■ Dataset rows ■
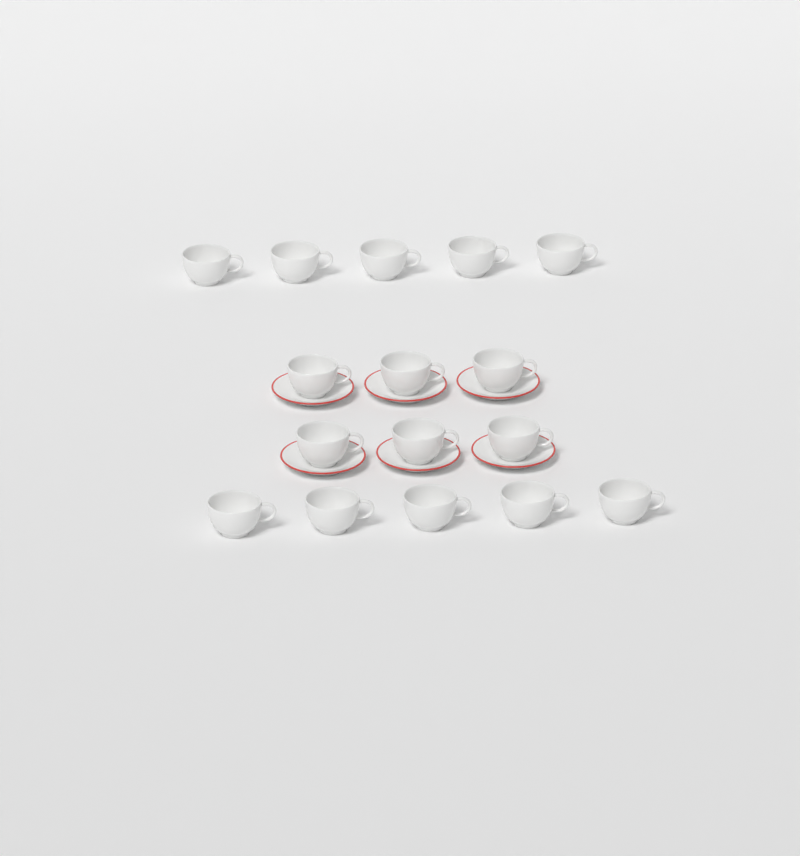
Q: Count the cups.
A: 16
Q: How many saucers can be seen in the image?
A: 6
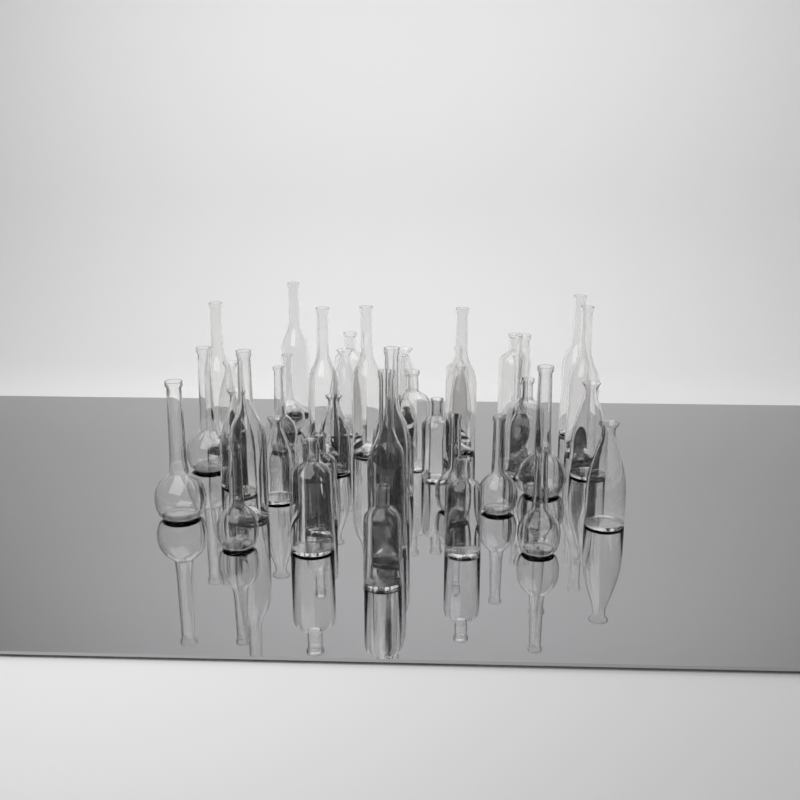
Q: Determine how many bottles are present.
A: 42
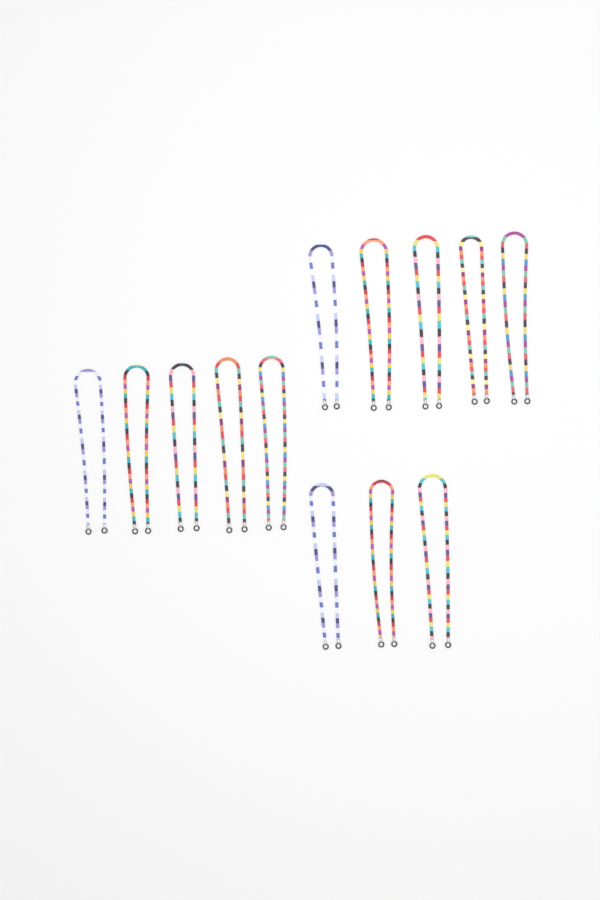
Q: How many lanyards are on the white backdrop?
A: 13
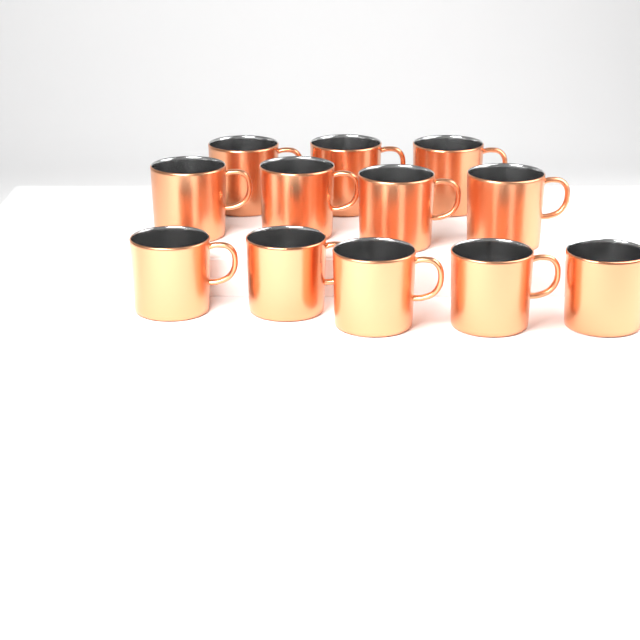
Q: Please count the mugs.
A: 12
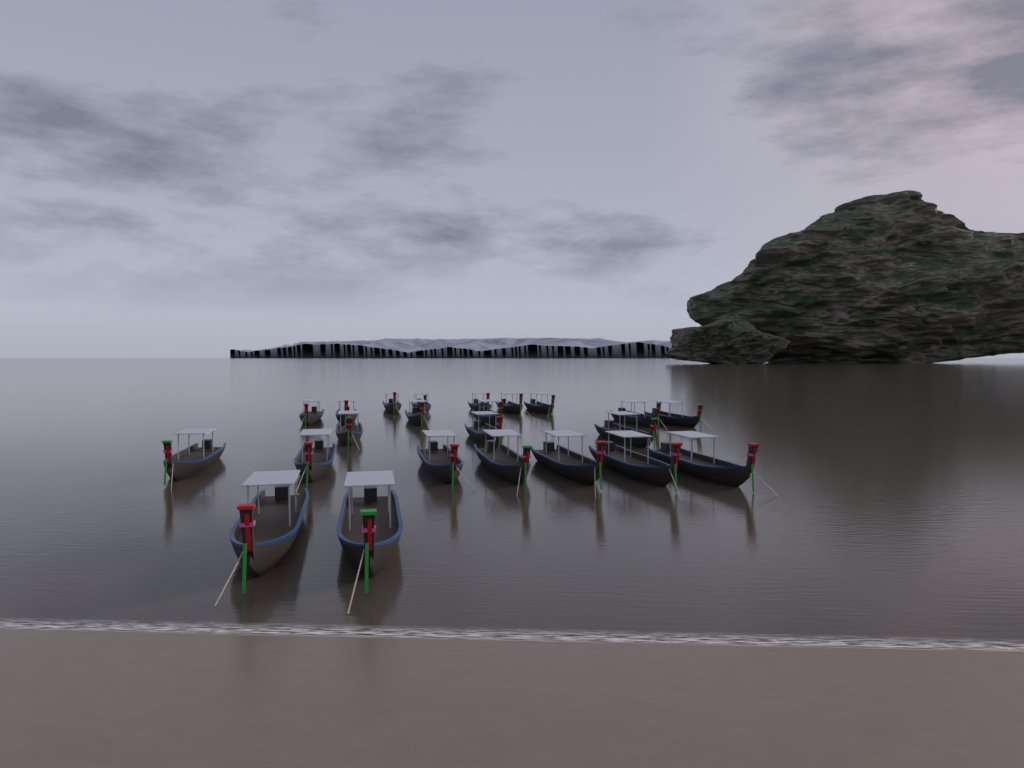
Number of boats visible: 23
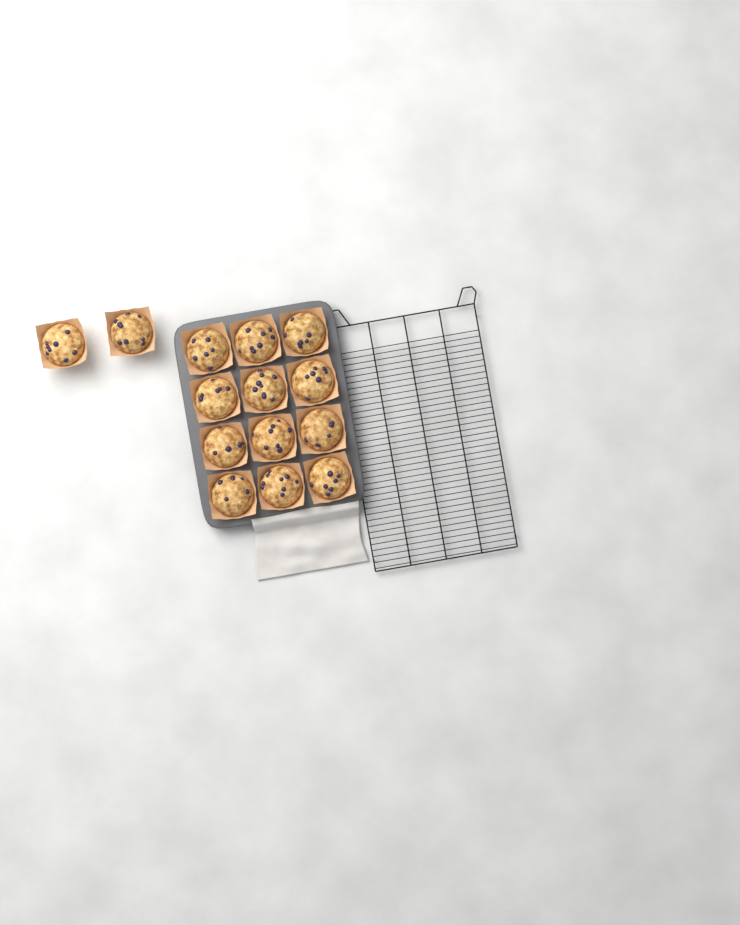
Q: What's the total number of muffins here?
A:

■ What is expected ■
Please copy every line of the records above word for word, leaving out the pictures.

■ Solution to this task ■
Q: Count the cups.
A: 16
Q: How many saucers can be seen in the image?
A: 6
Q: Determine how many bottles are present.
A: 42
Q: How many lanyards are on the white backdrop?
A: 13
Q: Please count the mugs.
A: 12
Number of boats visible: 23
Q: What's the total number of muffins here?
A:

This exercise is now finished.